Ping-Pong Conditions
As mentioned before, if a software issue resulting in a
database crash should occur, and if the service group containing that
database is failed over to another cluster node, the issue is likely to
appear on the other cluster node as well. This would result in another
failover, and the situation is likely to continue to occur.
Continuous failover of the service group results in ping-pong
situation (i.e., the service group is continuously moved from one
cluster node to another). This behavior makes it difficult to
troubleshoot the issue, because the issue is also continuously moving
from different hosts in the cluster. It is desired to disable the
failing resource group to allow the database or systems administrator
to investigate and fix the issue, so that the database can be brought
back online. RHC does not provide for a mechanism to limit the number
of times service groups are moved from one cluster node to another.
Limited Control over Restart Behavior
In case of a single resource failure, the RHC's implementation
requires all the resources in that resource group to be restarted. For
example, if a database resource fails, the listener is also brought
offline, all the file systems are unmounted, IP is unplumbed, and all
of the resources are restarted in the opposite order. This results in
slow restart times. The time needed to restart a failed listener is
negligible when compared to the time needed to restart a database. If a
listener fails, only the listener needs to get restarted -- there is no
point in stopping the database, unplumbing IPs, or unmounting file
systems -- but that is what the RHC would do.
Moreover, a failed Oracle listener does not in any way affect
connections to the database by applications or users that have already
been established. A listener listens on the service IP for incoming
connections and passes those connections to the database but plays no
role in further communications that happen between the database and a
user or an application that has initiated the connection. It is desired
for a high-availability engine to be able to determine when to restart
everything, and when the less time-consuming restarts of individual
resources are more appropriate. If only a failed resource is restarted,
it may shorten the restart time and minimize the impact of restarts on
availability of provided services.
Limited Logging
RHC by itself does not provide detailing logs of error
conditions on the cluster. The RHC engine logs general information
about the failures via syslog, and that information is not always
sufficient to fully investigate and resolve the problem. Continued run
logs for "start", "stop", and "status" methods are needed to fully
investigate and quickly and easily fix underlying problems.
Limited Probing Configurability
The resources are probed by RHC availability engine in a
predefined interval -- the probe interval is the same for all resources
in the service group. While having resources probed too often adds
additional loads to the servers, not probing them often enough prolongs
the time between a resource going offline and a cluster engine
detecting such a condition.
It is desirable to perform less load-intense probing more
often, but to perform load-savvy tests less frequently. For example,
the normal probe on a database resource may check for the presence of
required database processes and establish a local connection to the
database, but the "deep probe" may connect to the database, insert
values into a test table, and evaluate success of the insert operation.
It is also desired for a probe to be able to test end-to-end
availability of a service group, not just availability of individual
resources.

PROBLEMS:
A – In the passage on cluster limitations, rewrite the paragraph beginning "In case of a single resource failure" as a short bulleted list that keeps its main facts.
B – Write the next part of the passage on cluster limitations, continuing after its last sentence.
The entries play no part in this work.

INFORMATION SHOWN:
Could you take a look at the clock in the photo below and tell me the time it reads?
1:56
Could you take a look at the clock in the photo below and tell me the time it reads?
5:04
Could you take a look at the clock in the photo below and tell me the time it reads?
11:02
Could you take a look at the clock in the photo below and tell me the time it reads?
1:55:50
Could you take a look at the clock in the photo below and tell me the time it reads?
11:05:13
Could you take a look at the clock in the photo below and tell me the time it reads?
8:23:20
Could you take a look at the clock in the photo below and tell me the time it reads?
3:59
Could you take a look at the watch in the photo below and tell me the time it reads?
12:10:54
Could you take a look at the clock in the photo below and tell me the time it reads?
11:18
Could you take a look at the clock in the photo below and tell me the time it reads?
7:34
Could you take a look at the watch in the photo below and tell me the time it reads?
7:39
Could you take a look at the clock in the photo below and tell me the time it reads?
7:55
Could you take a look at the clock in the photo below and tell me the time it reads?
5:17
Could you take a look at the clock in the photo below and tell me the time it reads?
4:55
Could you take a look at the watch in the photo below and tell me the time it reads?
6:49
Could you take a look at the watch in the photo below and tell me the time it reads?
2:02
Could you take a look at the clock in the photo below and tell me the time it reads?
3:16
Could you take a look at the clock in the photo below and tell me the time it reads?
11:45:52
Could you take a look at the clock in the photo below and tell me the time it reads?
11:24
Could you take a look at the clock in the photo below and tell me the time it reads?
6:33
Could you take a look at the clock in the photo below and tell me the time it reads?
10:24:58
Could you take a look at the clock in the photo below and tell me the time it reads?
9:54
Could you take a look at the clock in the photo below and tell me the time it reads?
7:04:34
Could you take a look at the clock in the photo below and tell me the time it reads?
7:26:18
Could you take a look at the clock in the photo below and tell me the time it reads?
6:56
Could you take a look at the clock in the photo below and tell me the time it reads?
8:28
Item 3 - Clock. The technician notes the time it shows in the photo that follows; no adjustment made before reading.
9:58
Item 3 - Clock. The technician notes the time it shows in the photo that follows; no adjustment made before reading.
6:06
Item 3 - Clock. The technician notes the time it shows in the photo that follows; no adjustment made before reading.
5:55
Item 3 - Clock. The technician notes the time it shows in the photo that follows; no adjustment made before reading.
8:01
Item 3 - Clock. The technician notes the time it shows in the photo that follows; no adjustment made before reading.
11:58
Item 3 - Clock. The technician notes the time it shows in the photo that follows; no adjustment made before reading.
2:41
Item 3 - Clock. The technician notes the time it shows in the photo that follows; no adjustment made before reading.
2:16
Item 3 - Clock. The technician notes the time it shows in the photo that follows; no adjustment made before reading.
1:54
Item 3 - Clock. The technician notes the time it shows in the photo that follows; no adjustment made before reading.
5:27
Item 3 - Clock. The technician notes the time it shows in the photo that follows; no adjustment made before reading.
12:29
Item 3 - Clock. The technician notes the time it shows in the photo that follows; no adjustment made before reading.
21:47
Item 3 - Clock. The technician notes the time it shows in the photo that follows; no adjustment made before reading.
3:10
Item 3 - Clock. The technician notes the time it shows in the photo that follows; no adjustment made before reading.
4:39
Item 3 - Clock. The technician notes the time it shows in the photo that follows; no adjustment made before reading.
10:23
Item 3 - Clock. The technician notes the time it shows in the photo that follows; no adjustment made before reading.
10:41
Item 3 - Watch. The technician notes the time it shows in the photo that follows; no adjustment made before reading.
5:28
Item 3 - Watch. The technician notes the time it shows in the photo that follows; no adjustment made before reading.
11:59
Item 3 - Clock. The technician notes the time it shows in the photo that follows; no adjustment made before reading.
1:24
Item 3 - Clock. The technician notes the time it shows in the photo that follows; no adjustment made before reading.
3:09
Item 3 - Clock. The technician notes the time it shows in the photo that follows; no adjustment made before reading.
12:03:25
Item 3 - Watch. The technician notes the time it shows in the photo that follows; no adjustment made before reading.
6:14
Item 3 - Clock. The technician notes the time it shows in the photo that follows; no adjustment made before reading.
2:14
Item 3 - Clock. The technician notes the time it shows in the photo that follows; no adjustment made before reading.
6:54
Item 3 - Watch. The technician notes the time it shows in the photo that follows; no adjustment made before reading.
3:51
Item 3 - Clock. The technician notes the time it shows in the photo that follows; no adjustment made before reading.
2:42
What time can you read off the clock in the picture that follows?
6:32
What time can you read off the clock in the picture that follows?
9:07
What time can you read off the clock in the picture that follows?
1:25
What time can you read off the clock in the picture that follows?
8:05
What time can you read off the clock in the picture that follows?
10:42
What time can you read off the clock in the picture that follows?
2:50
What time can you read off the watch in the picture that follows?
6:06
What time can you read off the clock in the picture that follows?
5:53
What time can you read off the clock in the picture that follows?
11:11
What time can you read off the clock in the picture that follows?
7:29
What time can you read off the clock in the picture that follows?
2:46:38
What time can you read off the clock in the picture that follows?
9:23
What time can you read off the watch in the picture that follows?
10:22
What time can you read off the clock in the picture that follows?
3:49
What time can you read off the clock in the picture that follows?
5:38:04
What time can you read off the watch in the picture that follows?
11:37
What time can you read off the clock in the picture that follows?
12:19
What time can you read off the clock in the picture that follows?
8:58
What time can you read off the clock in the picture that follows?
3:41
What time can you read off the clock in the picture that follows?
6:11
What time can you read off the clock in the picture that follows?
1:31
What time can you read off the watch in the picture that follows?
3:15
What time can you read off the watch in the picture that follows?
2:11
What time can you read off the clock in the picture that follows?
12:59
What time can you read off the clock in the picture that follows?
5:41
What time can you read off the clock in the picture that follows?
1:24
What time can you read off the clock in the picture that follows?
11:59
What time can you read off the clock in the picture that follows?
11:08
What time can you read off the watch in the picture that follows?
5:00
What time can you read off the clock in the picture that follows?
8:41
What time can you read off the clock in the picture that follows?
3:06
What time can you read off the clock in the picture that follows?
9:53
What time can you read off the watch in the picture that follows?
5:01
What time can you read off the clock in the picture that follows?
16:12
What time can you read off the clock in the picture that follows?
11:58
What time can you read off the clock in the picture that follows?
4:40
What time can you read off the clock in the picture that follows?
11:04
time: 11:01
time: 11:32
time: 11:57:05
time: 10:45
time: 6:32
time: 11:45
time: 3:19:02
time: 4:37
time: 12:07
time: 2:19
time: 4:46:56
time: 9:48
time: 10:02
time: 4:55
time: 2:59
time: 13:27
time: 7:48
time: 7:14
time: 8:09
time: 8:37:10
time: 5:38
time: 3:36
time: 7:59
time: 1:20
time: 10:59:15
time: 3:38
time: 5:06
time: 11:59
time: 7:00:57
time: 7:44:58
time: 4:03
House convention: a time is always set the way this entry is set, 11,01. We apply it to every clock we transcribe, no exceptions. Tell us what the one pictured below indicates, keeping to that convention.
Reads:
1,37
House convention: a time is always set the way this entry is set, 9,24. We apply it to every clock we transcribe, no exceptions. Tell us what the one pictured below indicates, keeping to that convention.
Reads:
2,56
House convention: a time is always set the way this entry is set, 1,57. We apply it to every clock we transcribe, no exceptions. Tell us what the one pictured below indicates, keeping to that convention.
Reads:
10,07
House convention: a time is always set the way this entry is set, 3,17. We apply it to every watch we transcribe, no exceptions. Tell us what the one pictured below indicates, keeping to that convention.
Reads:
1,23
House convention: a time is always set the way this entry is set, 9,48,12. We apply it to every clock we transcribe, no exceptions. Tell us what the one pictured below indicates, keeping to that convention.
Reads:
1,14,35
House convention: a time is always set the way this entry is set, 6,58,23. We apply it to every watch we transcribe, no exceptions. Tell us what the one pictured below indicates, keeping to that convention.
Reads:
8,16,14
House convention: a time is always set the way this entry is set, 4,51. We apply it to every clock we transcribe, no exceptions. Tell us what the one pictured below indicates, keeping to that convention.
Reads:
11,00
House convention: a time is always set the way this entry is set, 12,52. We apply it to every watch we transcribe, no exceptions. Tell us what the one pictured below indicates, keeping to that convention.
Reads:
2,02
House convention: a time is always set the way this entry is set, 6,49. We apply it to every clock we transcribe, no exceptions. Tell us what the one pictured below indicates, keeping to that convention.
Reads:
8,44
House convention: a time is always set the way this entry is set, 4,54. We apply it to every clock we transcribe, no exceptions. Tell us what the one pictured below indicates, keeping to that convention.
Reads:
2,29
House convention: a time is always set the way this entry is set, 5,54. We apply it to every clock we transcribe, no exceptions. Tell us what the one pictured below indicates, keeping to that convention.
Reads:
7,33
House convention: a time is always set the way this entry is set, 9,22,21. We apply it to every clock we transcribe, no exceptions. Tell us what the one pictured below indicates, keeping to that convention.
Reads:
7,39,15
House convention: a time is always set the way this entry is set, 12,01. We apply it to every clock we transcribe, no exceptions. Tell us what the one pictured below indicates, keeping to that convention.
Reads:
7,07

OUTPUTS IN ORDER:
A –
- When a single resource fails, RHC restarts every resource in that resource group.
- For example, if a database resource fails, the listener is brought offline, all file systems are unmounted, the IP is unplumbed, and all resources are then restarted in the opposite order.
- This makes restarts slow.
- Restarting a failed listener takes negligible time compared with restarting a database.
- If only the listener fails, only the listener needs a restart, yet RHC would still stop the database, unplumb IPs, and unmount file systems.

B –
After RHC engine starts a resource on one of the nodes and
receives a successful return value from the "start" resource script, it
immediately proceeds to probing the resource, but sometimes it may take
a resource several seconds or even minutes to fully start up. RHC does
not allow for a delay between starting the resource and probing it for
the first time.
Sub-Optimally Designed Shutdown Methods
RH has provided a suggested configuration for Oracle database, documented at:
http://www.redhat.com/docs/manuals/enterprise/RHEL-3-Manual/ \
cluster-suite/ch-db-service.html#S1-SERVICE-ORACLE
To shut down a database, this implementation calls sqlplus
"shutdown abort" command, which takes down the database quickly but
ungracefully. "Shutdown abort" may cause database corruption, and it
may require database recovery the next time the database is brought
online, thus prolonging the time it takes to restart or failover the
database.
It is essential that the "stop" method take the database down --
if it fails, the database cannot be started on any other node of the
cluster or be restarted on the same node, to avoid data corruption. But
it is also desirable for the RHC engine to at least attempt to bring
down the database gracefully, and, if a graceful shutdown fails, then
proceed to more severe -- and destructive -- methods.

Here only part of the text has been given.